BusinessWeek reported on July27, that Corporate Debt Was All Dressed Up, Nowhere to Go.

More than $90 billion in high-yield corporate bonds are waiting to get syndicated from banks to institutional investors, the by-product of a long boom in leveraged buyouts. That record six-month inventory of loans is about twice the typical backlog, corporate finance experts say. The problem? No buyers.

The lack of new credit stems from a daily drop in prices in the secondary market, Sparks says. Investors aren’t willing to buy something that’s likely to be cheaper the next day. Another investor agreed. “Anybody who has bought credit recently has seen it trade down, so people are reluctant to try and catch the falling knife,” says Dean Kehler, founder and managing partner at Trimaran Capital Advisors. “The way it feels now, if you wait it’s going to be cheaper tomorrow.”

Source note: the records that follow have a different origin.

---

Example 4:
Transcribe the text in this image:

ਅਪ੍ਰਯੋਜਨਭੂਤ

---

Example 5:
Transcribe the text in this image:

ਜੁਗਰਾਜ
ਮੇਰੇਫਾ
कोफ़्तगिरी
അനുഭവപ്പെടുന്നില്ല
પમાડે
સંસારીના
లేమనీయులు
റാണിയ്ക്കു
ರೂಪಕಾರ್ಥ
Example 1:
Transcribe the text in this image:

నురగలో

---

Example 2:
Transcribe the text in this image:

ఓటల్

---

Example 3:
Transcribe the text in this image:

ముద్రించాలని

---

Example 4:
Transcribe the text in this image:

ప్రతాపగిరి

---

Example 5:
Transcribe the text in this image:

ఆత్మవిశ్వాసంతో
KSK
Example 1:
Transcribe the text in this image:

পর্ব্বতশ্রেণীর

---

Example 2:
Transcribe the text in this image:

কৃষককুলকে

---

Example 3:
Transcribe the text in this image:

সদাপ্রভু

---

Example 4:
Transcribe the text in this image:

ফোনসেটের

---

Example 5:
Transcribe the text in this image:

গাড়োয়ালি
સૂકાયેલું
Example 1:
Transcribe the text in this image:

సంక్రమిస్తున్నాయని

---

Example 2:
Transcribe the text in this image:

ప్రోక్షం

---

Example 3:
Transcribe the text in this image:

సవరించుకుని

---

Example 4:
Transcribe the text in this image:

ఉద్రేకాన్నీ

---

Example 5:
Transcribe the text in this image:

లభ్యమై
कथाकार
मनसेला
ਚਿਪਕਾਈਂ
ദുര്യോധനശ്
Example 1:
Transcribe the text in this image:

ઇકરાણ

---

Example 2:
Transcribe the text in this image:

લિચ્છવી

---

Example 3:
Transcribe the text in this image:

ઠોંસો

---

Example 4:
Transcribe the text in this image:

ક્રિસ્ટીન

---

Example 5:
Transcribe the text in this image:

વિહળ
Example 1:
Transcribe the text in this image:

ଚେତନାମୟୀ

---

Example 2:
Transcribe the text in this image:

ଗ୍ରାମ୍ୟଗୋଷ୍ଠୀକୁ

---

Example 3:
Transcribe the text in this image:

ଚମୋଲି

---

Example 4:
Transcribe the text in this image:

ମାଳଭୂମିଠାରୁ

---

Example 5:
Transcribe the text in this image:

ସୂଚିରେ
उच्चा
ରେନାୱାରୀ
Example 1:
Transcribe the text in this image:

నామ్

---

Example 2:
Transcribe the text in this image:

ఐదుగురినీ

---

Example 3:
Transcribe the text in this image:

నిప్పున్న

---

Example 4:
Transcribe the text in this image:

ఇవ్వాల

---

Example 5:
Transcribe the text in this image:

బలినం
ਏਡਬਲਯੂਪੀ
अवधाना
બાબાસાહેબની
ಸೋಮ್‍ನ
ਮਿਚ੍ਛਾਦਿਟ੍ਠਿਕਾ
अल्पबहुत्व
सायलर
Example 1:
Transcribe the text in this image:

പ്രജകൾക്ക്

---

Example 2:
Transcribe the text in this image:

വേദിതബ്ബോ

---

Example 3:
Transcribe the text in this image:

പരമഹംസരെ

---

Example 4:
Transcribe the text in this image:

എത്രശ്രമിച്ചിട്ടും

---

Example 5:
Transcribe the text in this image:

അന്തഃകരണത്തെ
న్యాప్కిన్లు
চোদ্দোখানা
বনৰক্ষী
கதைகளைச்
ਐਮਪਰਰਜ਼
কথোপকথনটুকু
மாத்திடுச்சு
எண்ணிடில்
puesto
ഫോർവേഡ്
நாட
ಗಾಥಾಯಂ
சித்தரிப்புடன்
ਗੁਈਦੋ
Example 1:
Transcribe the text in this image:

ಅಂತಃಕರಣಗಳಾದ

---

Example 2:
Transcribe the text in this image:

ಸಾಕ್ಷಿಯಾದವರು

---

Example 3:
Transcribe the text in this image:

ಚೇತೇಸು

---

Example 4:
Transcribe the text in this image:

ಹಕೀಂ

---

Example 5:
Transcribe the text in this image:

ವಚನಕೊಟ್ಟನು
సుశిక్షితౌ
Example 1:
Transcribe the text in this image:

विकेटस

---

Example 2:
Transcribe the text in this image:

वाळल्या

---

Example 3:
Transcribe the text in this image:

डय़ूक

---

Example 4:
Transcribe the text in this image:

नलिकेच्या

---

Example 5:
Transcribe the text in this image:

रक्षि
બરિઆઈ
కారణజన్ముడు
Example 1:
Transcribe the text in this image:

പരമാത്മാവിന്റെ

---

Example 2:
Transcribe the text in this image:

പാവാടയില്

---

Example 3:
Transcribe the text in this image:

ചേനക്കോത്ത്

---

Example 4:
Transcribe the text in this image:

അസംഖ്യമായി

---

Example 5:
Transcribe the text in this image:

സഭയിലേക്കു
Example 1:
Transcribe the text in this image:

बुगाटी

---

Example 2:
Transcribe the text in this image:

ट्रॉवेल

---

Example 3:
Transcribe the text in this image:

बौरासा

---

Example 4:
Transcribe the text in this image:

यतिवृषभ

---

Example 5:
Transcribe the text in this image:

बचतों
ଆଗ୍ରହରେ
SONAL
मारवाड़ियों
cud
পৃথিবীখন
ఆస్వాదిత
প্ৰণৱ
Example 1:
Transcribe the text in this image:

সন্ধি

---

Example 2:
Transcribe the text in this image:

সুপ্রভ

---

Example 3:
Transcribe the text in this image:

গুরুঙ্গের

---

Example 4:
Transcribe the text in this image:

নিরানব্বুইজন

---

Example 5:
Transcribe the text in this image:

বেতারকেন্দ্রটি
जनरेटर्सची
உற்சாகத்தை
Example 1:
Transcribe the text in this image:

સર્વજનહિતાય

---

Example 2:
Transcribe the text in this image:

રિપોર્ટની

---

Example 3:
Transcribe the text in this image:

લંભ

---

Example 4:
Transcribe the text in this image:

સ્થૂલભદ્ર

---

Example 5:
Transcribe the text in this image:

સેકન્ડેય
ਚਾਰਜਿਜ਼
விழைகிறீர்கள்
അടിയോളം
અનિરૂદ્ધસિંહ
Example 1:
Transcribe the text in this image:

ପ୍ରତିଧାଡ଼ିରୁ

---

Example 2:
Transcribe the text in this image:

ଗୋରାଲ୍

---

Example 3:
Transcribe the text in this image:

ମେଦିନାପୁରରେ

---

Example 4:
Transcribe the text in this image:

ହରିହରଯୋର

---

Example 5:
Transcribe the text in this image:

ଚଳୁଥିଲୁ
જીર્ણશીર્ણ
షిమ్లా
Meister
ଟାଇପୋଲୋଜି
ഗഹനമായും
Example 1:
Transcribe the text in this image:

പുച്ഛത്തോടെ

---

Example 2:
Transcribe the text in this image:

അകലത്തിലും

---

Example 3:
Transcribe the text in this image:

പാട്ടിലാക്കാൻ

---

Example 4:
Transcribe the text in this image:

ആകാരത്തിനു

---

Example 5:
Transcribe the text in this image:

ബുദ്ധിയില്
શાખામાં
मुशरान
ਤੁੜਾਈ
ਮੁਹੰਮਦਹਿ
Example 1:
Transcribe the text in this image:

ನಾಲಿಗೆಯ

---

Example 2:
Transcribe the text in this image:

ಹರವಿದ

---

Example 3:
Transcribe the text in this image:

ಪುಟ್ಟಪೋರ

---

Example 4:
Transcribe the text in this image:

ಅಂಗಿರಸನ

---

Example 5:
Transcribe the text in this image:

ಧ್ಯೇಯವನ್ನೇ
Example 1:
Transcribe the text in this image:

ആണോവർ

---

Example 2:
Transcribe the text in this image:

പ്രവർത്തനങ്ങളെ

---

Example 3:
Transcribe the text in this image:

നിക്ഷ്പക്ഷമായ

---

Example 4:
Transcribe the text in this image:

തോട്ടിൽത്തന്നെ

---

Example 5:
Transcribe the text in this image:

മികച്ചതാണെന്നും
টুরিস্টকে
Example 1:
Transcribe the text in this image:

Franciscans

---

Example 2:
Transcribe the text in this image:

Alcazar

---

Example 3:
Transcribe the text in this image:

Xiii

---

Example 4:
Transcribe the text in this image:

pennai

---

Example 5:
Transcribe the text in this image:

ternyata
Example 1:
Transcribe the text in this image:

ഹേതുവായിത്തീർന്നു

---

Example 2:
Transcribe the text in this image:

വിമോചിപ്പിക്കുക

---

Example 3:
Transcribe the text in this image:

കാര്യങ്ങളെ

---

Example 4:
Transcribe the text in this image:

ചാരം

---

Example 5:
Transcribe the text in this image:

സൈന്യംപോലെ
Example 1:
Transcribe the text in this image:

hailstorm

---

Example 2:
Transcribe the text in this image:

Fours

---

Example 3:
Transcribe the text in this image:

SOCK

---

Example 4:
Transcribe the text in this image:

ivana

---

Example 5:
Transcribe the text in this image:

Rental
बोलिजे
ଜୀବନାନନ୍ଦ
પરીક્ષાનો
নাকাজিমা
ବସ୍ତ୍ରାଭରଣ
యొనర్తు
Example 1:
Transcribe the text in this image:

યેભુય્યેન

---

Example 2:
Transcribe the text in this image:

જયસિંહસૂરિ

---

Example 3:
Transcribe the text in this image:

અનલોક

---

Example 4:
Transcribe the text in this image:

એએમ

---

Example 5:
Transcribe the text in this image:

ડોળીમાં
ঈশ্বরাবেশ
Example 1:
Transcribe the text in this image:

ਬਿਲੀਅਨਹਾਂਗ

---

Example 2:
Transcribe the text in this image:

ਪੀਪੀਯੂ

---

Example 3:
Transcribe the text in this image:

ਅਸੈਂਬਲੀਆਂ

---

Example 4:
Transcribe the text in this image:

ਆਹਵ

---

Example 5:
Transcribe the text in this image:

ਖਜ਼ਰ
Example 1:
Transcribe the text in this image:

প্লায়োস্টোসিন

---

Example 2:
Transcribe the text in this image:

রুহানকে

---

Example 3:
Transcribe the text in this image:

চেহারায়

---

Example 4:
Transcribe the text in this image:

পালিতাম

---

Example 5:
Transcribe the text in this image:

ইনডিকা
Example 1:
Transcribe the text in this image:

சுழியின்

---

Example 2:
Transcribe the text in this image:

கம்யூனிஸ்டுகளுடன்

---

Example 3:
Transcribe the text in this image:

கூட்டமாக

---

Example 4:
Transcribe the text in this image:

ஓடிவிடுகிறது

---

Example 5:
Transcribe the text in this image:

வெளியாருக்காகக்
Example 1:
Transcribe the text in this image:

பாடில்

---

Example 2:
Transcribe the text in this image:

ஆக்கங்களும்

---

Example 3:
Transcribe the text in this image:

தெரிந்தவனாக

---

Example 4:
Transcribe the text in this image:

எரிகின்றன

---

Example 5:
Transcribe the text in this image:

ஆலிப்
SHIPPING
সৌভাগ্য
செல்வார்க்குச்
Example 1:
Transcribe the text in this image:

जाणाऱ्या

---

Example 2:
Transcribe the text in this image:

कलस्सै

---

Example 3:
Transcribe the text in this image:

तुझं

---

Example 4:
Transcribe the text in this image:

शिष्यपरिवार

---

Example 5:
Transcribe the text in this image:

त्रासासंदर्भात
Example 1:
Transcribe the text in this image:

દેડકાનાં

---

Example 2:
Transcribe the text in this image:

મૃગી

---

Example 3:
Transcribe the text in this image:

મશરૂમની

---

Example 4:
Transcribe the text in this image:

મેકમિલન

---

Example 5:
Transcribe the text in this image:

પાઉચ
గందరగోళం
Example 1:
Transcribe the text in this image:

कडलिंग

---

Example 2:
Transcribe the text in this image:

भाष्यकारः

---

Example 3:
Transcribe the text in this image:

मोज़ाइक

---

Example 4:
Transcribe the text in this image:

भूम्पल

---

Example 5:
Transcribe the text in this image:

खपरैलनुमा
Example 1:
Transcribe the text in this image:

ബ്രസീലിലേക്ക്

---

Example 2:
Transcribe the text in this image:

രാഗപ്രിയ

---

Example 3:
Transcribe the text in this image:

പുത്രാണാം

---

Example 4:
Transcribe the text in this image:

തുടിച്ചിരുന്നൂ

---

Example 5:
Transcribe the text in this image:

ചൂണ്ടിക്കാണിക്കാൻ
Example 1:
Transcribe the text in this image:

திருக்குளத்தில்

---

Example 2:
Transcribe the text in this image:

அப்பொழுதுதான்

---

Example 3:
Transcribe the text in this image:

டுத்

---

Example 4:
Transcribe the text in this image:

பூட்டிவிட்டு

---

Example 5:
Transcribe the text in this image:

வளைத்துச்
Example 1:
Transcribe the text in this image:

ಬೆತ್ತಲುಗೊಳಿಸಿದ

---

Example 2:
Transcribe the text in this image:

A few months ago, it often looked as if the LBO boom would never end. Now it’s hard to imagine that risk-laden environment returning anytime soon.

Read that last sentence again. Sentiment can and does change on a dime. We saw it with housing and now we are seeing it again with LBOs and debt financings.

And by the way it was not “a few months ago” that bullish LBO sentiment was stong. It was a few weeks ago. More precisely July 10, 2007. See Quotes of the Day / Top Call.

Chuck Prince – Citigroup Ceo

No End Soon to Buyout Boom: “When the music stops, in terms of liquidity, things will be complicated. But as long as the music is playing, you’ve got to get up and dance. We’re still dancing”.

No end to the buyout boom huh? No end? Really?

On August 10, Reuters is reporting US firms ready to unload blns of debt if market calms.

Companies sold roughly $15 billion of new corporate bonds on Wednesday after weeks of inactivity as worries about the spreading subprime mortgage meltdown lifted. But companies largely retreated as credit concerns returned to roil global financial markets on Thursday and Friday.

Under normal circumstances, U.S. companies would be tapping buyers for $10 billion to $20 billion of cash a week.

Instead, a backlog of debt deals is developing. Roughly $100 billion of investment-grade bond supply is waiting in the wings, while $300 billion could arrive before the end of the year, according to Sid Bakst, portfolio manager at Weiss, Peck and Greer in New York.

Corporations are also avoiding launching new high-yield or leveraged loan deals, and it is very possible no loans will be sold next week, according to Reuters Loan Pricing Corp.

Note that is $100 billion of “investment” grade debt. How much junk is waiting in the wings? I have no answer for that question but any junk debt that needs to roll over soon is clearly in trouble.

And the next question is: Who really believes those “investment grade” ratings? Does anyone trust the S&P;, Moody’s, or Fitch to provide accurate ratings? How could they will all these disasters in mortgage debt ratings. How could they with these disclaimers?


S&P;: “Any user of the information contained herein should not rely on any credit rating or other opinion contained herein in making any investment decision.”

Moody’s: “Moody’s has no obligation to perform, and does not perform, due diligence.”

If investors are reluctant to trust Moody’s, Fitch, or the S&P; why would they want to buy debt? Equally important, if not even more important is the question: why should investors be willing to buy something that’s likely to be cheaper tomorrow?

In the meantime the debt backs up. Is the Fed going to buy it all? I think not. And let’s revisit Will Rate Cuts Save The Economy?

Some are slower than others, but by now everyone (including Cramer and the Fed) should be realizing that it was the Fed’s miracle financing that caused the corporate malinvestments, overcapacity, and consumer debt hangover problems we now face. Miracle financing caused the problems, so miracle financing sure won’t be the cure. The miracles have now run out and the party is over regardless of what the Fed does or does not do. It’s as simple as that.

And if banks are extremely unwilling to lend money right now, what makes anyone think banks would be willing to lend more money after a measly 25 or 50 basis point cut in an economy that is clearly slowing rapidly?

Yet the talking heads say “inflation is the Fed’s big worry”, “corporate profits will strengthen”, and “the economy is strong”. If inflation was the concern, and the economy was strong we would not be hearing Bush administration clowns repeating that mantra every other day, and we sure as heck would not be seeing $100 billion backups in bonds or unprecedented actions by central bankers worldwide to provide liquidity. Actions are clearly speaking louder than words.